# YOUR ASSIGNMENT
The reply is to be an exact repetition of the entries that follow, with each picture left out.

# Plain-text document sources
——

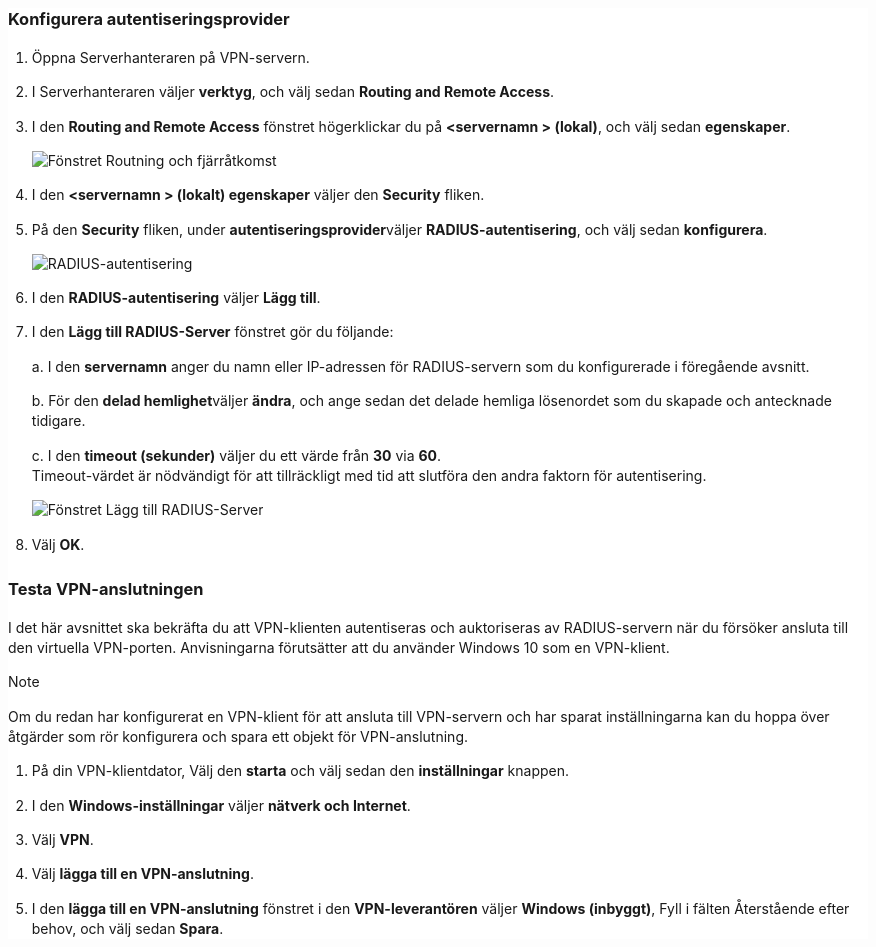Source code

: ### <a name="configure-authentication-provider"></a>Konfigurera autentiseringsprovider
1. Öppna Serverhanteraren på VPN-servern.

2. I Serverhanteraren väljer **verktyg**, och välj sedan **Routing and Remote Access**.

3. I den **Routing and Remote Access** fönstret högerklickar du på  **\<servernamn > (lokal)**, och välj sedan **egenskaper**.

    ![Fönstret Routning och fjärråtkomst](./media/howto-mfa-nps-extension-vpn/image14.png)
 
4. I den  **\<servernamn > (lokalt) egenskaper** väljer den **Security** fliken. 

5. På den **Security** fliken, under **autentiseringsprovider**väljer **RADIUS-autentisering**, och välj sedan **konfigurera**.

    ![RADIUS-autentisering](./media/howto-mfa-nps-extension-vpn/image15.png)
 
6. I den **RADIUS-autentisering** väljer **Lägg till**.

7. I den **Lägg till RADIUS-Server** fönstret gör du följande:

    a. I den **servernamn** anger du namn eller IP-adressen för RADIUS-servern som du konfigurerade i föregående avsnitt.

    b. För den **delad hemlighet**väljer **ändra**, och ange sedan det delade hemliga lösenordet som du skapade och antecknade tidigare.

    c. I den **timeout (sekunder)** väljer du ett värde från **30** via **60**.  
    Timeout-värdet är nödvändigt för att tillräckligt med tid att slutföra den andra faktorn för autentisering.
 
    ![Fönstret Lägg till RADIUS-Server](./media/howto-mfa-nps-extension-vpn/image16.png)
 
8. Välj **OK**.

### <a name="test-vpn-connectivity"></a>Testa VPN-anslutningen
I det här avsnittet ska bekräfta du att VPN-klienten autentiseras och auktoriseras av RADIUS-servern när du försöker ansluta till den virtuella VPN-porten. Anvisningarna förutsätter att du använder Windows 10 som en VPN-klient. 

> [!NOTE]
> Om du redan har konfigurerat en VPN-klient för att ansluta till VPN-servern och har sparat inställningarna kan du hoppa över åtgärder som rör konfigurera och spara ett objekt för VPN-anslutning.
>

1. På din VPN-klientdator, Välj den **starta** och välj sedan den **inställningar** knappen.

2. I den **Windows-inställningar** väljer **nätverk och Internet**.

3. Välj **VPN**.

4. Välj **lägga till en VPN-anslutning**.

5. I den **lägga till en VPN-anslutning** fönstret i den **VPN-leverantören** väljer **Windows (inbyggt)**, Fyll i fälten Återstående efter behov, och välj sedan **Spara**.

——

# WRITTEN REPLY
Source code

: ### <a name="configure-authentication-provider"></a>Konfigurera autentiseringsprovider
1. Öppna Serverhanteraren på VPN-servern.

2. I Serverhanteraren väljer **verktyg**, och välj sedan **Routing and Remote Access**.

3. I den **Routing and Remote Access** fönstret högerklickar du på  **\<servernamn > (lokal)**, och välj sedan **egenskaper**.

    ![Fönstret Routning och fjärråtkomst](./media/howto-mfa-nps-extension-vpn/image14.png)
 
4. I den  **\<servernamn > (lokalt) egenskaper** väljer den **Security** fliken. 

5. På den **Security** fliken, under **autentiseringsprovider**väljer **RADIUS-autentisering**, och välj sedan **konfigurera**.

    ![RADIUS-autentisering](./media/howto-mfa-nps-extension-vpn/image15.png)
 
6. I den **RADIUS-autentisering** väljer **Lägg till**.

7. I den **Lägg till RADIUS-Server** fönstret gör du följande:

    a. I den **servernamn** anger du namn eller IP-adressen för RADIUS-servern som du konfigurerade i föregående avsnitt.

    b. För den **delad hemlighet**väljer **ändra**, och ange sedan det delade hemliga lösenordet som du skapade och antecknade tidigare.

    c. I den **timeout (sekunder)** väljer du ett värde från **30** via **60**.  
    Timeout-värdet är nödvändigt för att tillräckligt med tid att slutföra den andra faktorn för autentisering.
 
    ![Fönstret Lägg till RADIUS-Server](./media/howto-mfa-nps-extension-vpn/image16.png)
 
8. Välj **OK**.

### <a name="test-vpn-connectivity"></a>Testa VPN-anslutningen
I det här avsnittet ska bekräfta du att VPN-klienten autentiseras och auktoriseras av RADIUS-servern när du försöker ansluta till den virtuella VPN-porten. Anvisningarna förutsätter att du använder Windows 10 som en VPN-klient. 

> [!NOTE]
> Om du redan har konfigurerat en VPN-klient för att ansluta till VPN-servern och har sparat inställningarna kan du hoppa över åtgärder som rör konfigurera och spara ett objekt för VPN-anslutning.
>

1. På din VPN-klientdator, Välj den **starta** och välj sedan den **inställningar** knappen.

2. I den **Windows-inställningar** väljer **nätverk och Internet**.

3. Välj **VPN**.

4. Välj **lägga till en VPN-anslutning**.

5. I den **lägga till en VPN-anslutning** fönstret i den **VPN-leverantören** väljer **Windows (inbyggt)**, Fyll i fälten Återstående efter behov, och välj sedan **Spara**.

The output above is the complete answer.